WHAT THE EXERCISE ASKS
When the string "Chevrolet" appears in a line of the records, show the whole line.

INPUT DATA
▶

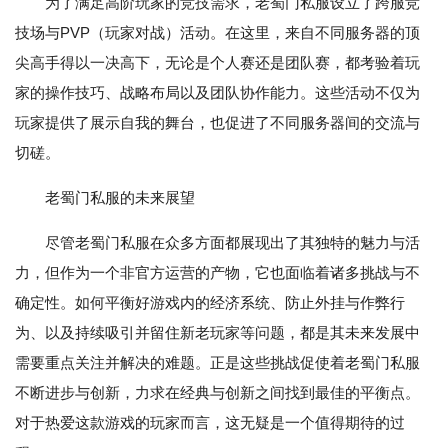
为了满足高阶玩家的竞技需求，老蜀门私服设立了跨服竞
技场与PVP（玩家对战）活动。在这里，来自不同服务器的顶
尖高手得以一决高下，无论是个人赛还是团队赛，都考验着玩
家的操作技巧、战略布局以及团队协作能力。这些活动不仅为
玩家提供了展示自我的舞台，也促进了不同服务器间的交流与
切磋。
老蜀门私服的未来展望
尽管老蜀门私服在众多方面都展现出了其独特的魅力与活
力，但作为一个非官方运营的产物，它也面临着诸多挑战与不
确定性。如何平衡好游戏内的经济系统、防止外挂与作弊行
为、以及持续吸引并留住新老玩家等问题，都是其未来发展中
需要重点关注并解决的难题。正是这些挑战促使着老蜀门私服
不断进步与创新，力求在经典与创新之间找到最佳的平衡点。
对于热爱这款游戏的玩家而言，这无疑是一个值得期待的过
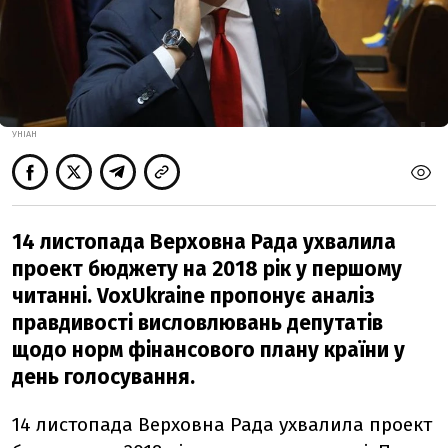
УНІАН
14 листопада Верховна Рада ухвалила
проект бюджету на 2018 рік у першому
читанні. VoxUkraine пропонує аналіз
правдивості висловлювань депутатів
щодо норм фінансового плану країни у
день голосування.
14 листопада Верховна Рада ухвалила проект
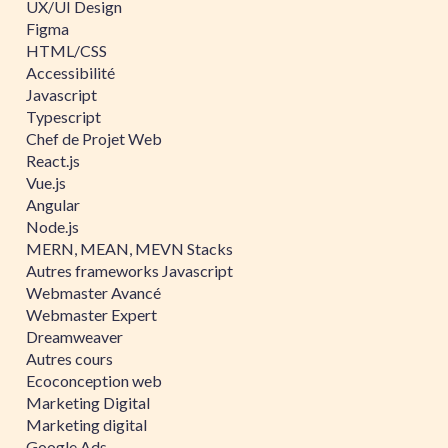
UX/UI Design
Figma
HTML/CSS
Accessibilité
Javascript
Typescript
Chef de Projet Web
React.js
Vue.js
Angular
Node.js
MERN, MEAN, MEVN Stacks
Autres frameworks Javascript
Webmaster Avancé
Webmaster Expert
Dreamweaver
Autres cours
Ecoconception web
Marketing Digital
Marketing digital
Google Ads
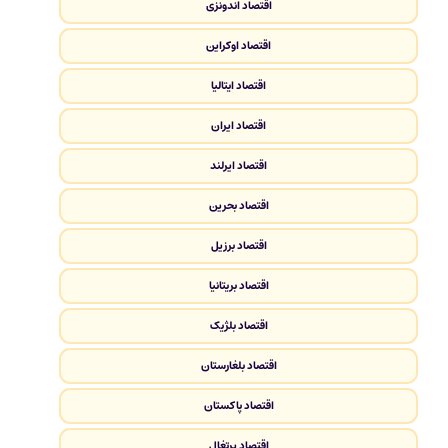
اقتصاد اندونزی
اقتصاد اوکراین
اقتصاد ایتالیا
اقتصاد ایران
اقتصاد ایرلند
اقتصاد بحرین
اقتصاد برزیل
اقتصاد بریتانیا
اقتصاد بلژیک
اقتصاد بلغارستان
اقتصاد پاکستان
اقتصاد پرتغال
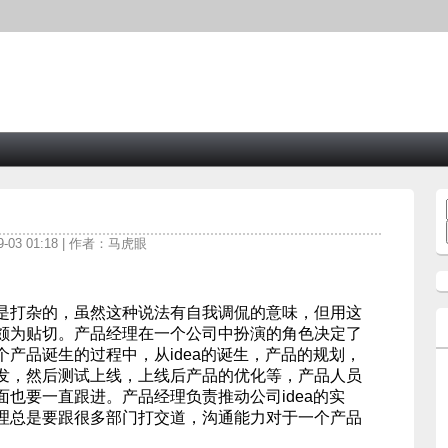
9-03 01:18 | 作者：马虎眼
打杂的，虽然这种说法有自我调侃的意味，但用这
颇为贴切。产品经理在一个公司中扮演的角色决定了
产品诞生的过程中，从idea的诞生，产品的规划，
开发，然后测试上线，上线后产品的优化等，产品人员
也要一直跟进。产品经理负责推动公司idea的实
理总是要跟很多部门打交道，沟通能力对于一个产品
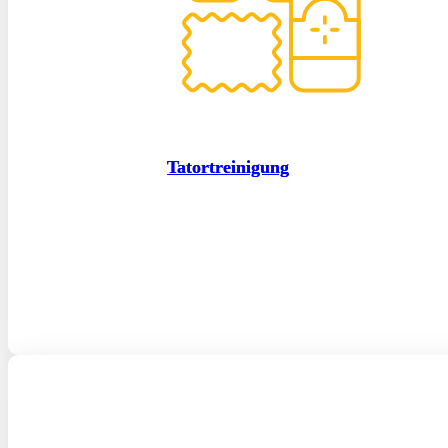
Tatortreinigung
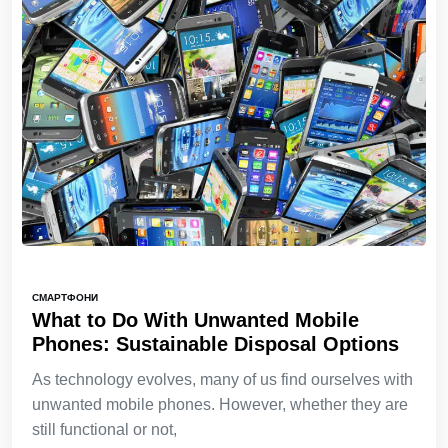
СМАРТФОНИ
What to Do With Unwanted Mobile
Phones: Sustainable Disposal Options
As technology evolves, many of us find ourselves with
unwanted mobile phones. However, whether they are
still functional or not,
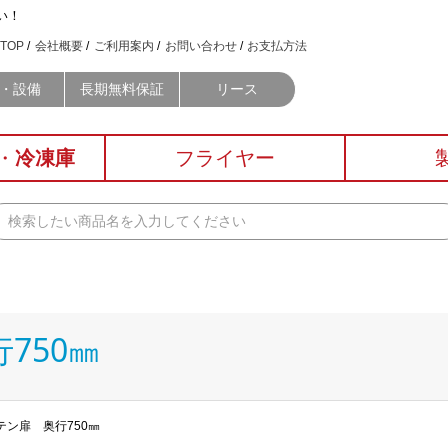
い！
TOP
会社概要
ご利用案内
お問い合わせ
お支払方法
・設備
長期無料保証
リース
・
冷凍庫
フライヤー
750㎜
テン扉 奥行750㎜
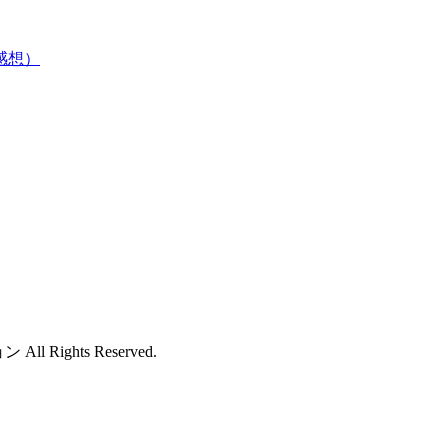
感想）
 Rights Reserved.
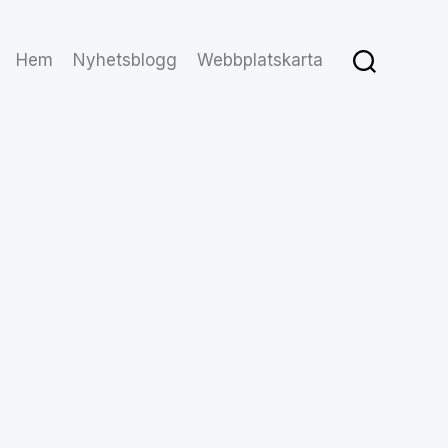
Hem
Nyhetsblogg
Webbplatskarta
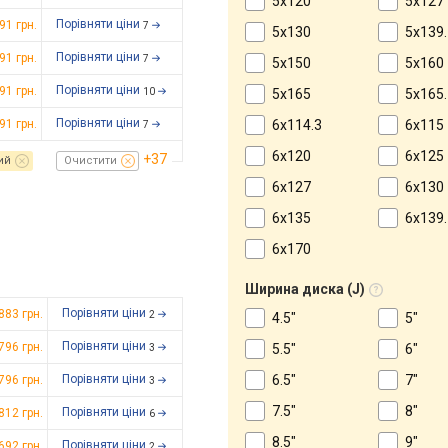
5x120
5x127
Порівняти ціни
791
грн.
7
5x130
5x139.
Порівняти ціни
791
грн.
7
5x150
5x160
Порівняти ціни
791
грн.
10
5x165
5x165.
Порівняти ціни
791
грн.
6x114.3
6x115
7
6x120
6x125
+37
ий
Очистити
6x127
6x130
6x135
6x139.
6x170
Ширина диска (J)
Порівняти ціни
 883
грн.
2
4.5"
5"
Порівняти ціни
 796
грн.
5.5"
6"
3
Порівняти ціни
6.5"
7"
 796
грн.
3
7.5"
8"
Порівняти ціни
 812
грн.
6
8.5"
9"
Порівняти ціни
 692
грн.
2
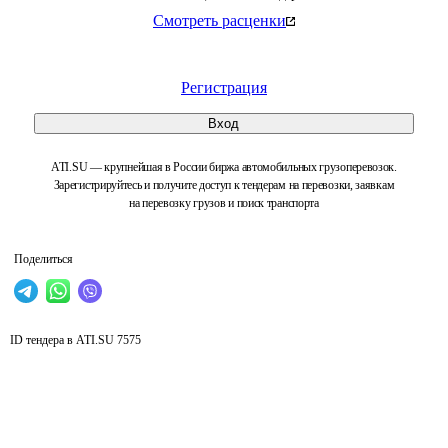
Смотреть расценки
Регистрация
Вход
ATI.SU — крупнейшая в России биржа автомобильных грузоперевозок.
Зарегистрируйтесь и получите доступ к тендерам на перевозки, заявкам
на перевозку грузов и поиск транспорта
Поделиться
ID тендера в ATI.SU
7575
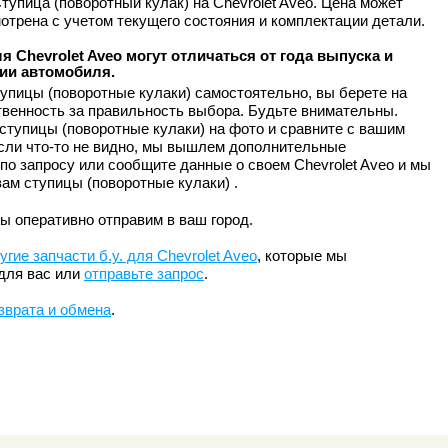
тупица (поворотный кулак) на Chevrolet Aveo. Цена может
отрена с учетом текущего состояния и комплектации детали.
я Chevrolet Aveo могут отличаться от года выпуска и
ии автомобиля.
упицы (поворотные кулаки) самостоятельно, вы берете на
твенность за правильность выбора. Будьте внимательны.
ступицы (поворотные кулаки) на фото и сравните с вашим
сли что-то не видно, мы вышлем дополнительные
по запросу или сообщите данные о своем Chevrolet Aveo и мы
ам ступицы (поворотные кулаки) .
ы оперативно отправим в ваш город.
угие запчасти б.у. для Chevrolet Aveo
, которые мы
для вас или
отправьте запрос
.
зврата и обмена
.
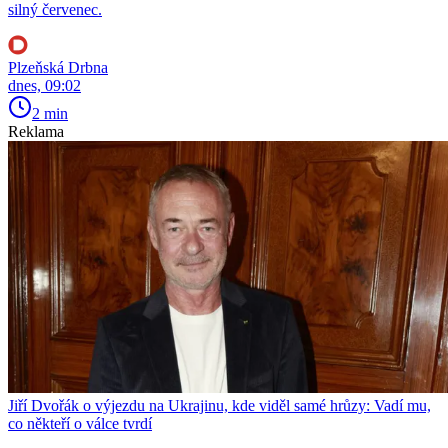
silný červenec.
Plzeňská Drbna
dnes, 09:02
2 min
Reklama
Jiří Dvořák o výjezdu na Ukrajinu, kde viděl samé hrůzy: Vadí mu,
co někteří o válce tvrdí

◀

TASK RESPONSE
тупица (поворотный кулак) на Chevrolet Aveo. Цена может
я Chevrolet Aveo могут отличаться от года выпуска и
по запросу или сообщите данные о своем Chevrolet Aveo и мы
угие запчасти б.у. для Chevrolet Aveo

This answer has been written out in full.